Former BOE member Patricia Halagao, an education professor at the University of Hawaii at Manoa who served on the advisory group, said she was impressed with Kishimoto’s “focus on school design models that celebrate and sustain our diversity of language and culture.”
“As a former public school teacher and someone who now trains teachers, I also appreciate how Dr. Kishimoto elevates teachers as educational experts and aims to create a system conducive for us to thrive and do what we do best — teach.”
HAWAII TIES
When the finalists were announced, some community members and educators criticized the candidates for not being from or familiar with Hawaii. Kishimoto has said her daughter has family on Oahu and in Hilo. Relatives told the Honolulu Star-Advertiser that Kishimoto has ties to the family that runs the Two Ladies Kitchen mochi shop in Hilo.
“This is a place we know and love, and it would be absolutely a pleasure to come home to family,” Kishimoto said earlier this month.
Matayoshi offered her congratulations to Kishimoto, saying in an emailed statement, “I’m confident she will build on the progress made to improve our public education system, and continue to keep students at the center of all that we do,” adding that she will work to ensure a smooth transition.
The DOE was recognized this week with an innovation award by the Education Commission of the States, a nonprofit public policy organization, which praised Hawaii for “broadly-supported and impactful education improvement efforts” under Matayoshi, “including focusing school accountability on students’ college and career readiness, supporting teachers and education leaders across the state, developing a comprehensive longitudinal data system and investing in data literacy.”
The BOE, made up of Ige appointees, came under fire for its decision late last year not to renew Matayoshi’s contract despite positive evaluations.
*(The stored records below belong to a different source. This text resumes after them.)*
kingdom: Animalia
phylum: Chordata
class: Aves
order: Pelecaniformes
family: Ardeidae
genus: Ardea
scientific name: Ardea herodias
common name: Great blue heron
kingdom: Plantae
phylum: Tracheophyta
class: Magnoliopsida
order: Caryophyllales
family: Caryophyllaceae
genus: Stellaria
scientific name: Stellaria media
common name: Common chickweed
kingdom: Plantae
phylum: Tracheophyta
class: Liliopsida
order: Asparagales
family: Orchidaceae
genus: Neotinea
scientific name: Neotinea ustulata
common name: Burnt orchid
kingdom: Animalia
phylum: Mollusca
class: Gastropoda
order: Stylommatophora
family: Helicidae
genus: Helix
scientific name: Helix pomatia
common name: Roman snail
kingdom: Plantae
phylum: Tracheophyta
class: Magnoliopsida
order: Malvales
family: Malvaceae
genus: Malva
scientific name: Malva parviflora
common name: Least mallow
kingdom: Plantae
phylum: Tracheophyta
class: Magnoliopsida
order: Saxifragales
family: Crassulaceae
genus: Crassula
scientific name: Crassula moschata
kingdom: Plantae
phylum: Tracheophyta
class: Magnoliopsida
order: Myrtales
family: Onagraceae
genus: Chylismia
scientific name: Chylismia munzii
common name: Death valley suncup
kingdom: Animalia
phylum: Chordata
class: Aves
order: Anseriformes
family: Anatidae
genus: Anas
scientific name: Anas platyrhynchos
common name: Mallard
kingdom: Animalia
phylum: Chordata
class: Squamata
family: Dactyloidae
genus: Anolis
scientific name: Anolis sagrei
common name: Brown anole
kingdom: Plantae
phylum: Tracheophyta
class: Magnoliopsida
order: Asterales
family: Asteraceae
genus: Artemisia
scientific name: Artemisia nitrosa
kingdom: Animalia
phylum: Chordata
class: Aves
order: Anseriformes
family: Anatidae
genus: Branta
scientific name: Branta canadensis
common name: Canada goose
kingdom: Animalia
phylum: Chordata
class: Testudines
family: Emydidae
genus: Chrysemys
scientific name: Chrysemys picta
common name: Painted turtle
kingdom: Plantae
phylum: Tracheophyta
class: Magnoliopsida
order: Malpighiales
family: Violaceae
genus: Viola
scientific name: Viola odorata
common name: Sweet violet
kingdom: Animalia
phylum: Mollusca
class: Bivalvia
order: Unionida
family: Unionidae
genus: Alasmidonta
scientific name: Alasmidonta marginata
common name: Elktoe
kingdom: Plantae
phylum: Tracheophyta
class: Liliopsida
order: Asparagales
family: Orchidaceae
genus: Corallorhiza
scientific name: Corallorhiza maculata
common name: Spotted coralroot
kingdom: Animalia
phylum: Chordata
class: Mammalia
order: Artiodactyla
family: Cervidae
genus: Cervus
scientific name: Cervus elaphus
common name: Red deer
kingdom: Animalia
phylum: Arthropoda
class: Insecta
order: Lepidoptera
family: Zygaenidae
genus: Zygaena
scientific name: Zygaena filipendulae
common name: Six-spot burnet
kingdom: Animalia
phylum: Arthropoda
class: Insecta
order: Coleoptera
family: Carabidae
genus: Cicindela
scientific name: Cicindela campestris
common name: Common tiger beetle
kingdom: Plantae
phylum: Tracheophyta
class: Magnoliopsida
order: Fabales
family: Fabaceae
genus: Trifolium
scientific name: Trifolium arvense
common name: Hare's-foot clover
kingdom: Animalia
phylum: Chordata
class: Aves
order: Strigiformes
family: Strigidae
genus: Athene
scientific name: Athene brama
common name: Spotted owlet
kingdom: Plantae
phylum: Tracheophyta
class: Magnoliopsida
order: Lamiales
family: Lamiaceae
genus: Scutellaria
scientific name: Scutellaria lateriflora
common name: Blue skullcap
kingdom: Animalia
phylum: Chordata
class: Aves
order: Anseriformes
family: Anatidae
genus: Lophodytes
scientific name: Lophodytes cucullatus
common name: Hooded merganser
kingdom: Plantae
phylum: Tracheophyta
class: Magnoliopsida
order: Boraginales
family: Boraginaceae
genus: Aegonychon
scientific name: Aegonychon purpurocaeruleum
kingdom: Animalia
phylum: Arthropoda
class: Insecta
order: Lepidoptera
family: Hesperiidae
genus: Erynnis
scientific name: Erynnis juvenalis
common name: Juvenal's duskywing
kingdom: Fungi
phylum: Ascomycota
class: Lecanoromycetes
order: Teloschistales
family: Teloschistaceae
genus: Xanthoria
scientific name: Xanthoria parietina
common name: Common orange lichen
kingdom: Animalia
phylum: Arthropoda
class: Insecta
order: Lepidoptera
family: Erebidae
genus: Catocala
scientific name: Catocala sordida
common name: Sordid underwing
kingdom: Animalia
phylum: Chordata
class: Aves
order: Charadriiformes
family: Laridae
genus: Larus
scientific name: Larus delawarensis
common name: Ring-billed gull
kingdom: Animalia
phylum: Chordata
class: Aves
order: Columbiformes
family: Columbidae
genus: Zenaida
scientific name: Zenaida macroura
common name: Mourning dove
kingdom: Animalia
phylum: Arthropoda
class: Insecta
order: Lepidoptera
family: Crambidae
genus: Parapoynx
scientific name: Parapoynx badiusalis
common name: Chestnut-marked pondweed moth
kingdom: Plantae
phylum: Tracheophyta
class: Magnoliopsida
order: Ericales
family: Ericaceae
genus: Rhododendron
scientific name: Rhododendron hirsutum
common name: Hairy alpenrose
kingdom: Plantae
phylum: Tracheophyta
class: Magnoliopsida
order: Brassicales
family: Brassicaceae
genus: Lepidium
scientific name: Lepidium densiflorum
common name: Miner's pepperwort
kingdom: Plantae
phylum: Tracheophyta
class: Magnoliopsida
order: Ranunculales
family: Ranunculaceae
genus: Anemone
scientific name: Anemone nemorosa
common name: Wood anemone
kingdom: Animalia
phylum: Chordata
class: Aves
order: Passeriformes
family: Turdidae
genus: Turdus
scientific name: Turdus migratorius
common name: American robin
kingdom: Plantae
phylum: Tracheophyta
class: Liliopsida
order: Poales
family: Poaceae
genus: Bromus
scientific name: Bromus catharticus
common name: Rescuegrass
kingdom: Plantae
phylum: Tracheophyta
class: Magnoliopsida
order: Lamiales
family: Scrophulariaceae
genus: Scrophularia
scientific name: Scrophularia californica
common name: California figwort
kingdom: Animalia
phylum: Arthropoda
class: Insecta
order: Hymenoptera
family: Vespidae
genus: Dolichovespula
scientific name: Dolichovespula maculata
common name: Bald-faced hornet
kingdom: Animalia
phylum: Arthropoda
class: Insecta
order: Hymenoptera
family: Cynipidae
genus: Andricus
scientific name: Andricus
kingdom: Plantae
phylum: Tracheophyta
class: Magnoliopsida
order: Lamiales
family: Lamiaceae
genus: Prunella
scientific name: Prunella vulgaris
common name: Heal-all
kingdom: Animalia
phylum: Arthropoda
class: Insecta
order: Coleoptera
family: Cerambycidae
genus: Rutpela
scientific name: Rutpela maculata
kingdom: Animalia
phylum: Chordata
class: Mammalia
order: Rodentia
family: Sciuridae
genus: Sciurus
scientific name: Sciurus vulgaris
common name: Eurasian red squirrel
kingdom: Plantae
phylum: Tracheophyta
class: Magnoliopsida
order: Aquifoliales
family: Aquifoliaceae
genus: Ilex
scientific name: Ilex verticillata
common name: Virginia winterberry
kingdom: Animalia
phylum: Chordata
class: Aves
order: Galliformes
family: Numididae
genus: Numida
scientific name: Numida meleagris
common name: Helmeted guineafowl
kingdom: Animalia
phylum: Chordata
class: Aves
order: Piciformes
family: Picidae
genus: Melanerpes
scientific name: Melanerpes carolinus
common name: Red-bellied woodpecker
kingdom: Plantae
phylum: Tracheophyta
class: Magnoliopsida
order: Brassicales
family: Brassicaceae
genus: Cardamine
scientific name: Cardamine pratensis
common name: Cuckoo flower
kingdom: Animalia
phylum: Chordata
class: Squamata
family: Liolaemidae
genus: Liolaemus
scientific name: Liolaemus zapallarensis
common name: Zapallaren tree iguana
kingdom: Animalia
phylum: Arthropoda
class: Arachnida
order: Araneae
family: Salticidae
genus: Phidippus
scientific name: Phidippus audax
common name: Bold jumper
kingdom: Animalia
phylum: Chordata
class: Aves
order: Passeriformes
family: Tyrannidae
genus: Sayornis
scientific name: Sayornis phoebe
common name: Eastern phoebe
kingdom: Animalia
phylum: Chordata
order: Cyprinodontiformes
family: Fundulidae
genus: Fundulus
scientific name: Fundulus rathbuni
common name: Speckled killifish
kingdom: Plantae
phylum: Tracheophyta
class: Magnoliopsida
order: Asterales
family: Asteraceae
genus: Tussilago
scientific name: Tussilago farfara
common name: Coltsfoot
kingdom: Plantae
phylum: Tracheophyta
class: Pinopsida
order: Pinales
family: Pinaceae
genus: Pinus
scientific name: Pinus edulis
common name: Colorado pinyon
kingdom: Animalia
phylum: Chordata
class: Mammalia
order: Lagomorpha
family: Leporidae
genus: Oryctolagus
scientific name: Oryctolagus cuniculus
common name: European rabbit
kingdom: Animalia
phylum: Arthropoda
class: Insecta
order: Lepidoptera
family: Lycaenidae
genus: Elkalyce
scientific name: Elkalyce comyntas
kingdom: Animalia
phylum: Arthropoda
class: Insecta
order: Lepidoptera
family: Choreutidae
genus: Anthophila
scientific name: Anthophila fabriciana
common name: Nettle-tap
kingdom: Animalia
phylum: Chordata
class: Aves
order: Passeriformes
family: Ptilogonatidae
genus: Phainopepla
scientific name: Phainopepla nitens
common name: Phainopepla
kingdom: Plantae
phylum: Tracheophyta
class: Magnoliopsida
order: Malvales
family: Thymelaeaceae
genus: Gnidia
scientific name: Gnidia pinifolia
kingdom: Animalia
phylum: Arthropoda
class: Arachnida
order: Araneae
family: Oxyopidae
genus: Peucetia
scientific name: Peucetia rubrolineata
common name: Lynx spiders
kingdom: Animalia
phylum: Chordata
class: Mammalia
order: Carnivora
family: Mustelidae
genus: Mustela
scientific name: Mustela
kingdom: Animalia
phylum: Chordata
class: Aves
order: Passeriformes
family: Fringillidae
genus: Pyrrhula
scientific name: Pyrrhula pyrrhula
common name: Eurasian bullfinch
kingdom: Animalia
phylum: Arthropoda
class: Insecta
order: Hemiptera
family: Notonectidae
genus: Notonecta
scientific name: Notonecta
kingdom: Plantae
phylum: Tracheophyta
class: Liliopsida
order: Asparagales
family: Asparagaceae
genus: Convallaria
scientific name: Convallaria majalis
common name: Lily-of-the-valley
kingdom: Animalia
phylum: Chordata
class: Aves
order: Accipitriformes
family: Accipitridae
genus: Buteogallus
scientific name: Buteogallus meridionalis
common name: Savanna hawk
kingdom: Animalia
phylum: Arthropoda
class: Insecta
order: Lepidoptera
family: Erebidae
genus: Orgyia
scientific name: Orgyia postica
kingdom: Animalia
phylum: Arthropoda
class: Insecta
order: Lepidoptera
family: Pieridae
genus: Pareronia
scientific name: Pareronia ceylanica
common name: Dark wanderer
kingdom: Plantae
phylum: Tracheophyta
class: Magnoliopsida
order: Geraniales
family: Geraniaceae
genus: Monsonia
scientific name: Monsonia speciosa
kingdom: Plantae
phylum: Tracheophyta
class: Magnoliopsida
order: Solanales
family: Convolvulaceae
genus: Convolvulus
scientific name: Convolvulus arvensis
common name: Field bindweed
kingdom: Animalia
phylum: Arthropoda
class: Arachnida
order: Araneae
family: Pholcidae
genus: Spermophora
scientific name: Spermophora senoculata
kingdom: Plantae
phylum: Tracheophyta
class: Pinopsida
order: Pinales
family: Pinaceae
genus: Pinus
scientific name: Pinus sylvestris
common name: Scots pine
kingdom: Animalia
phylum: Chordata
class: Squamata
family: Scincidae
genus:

The search for her successor got off to a bumpy start after a former board member submitted and then withdrew his name from consideration.
Ige released a statement Friday calling on the community to support Kishimoto in her new role.
“While Dr. Kishimoto will lead the effort to remodel our school system, she will need the support of the entire community. Her success will be our success,” Ige said. “Mahalo to Superintendent Kathryn Matayoshi, who led a reform effort that created a solid foundation upon which we will continue to build and improve.”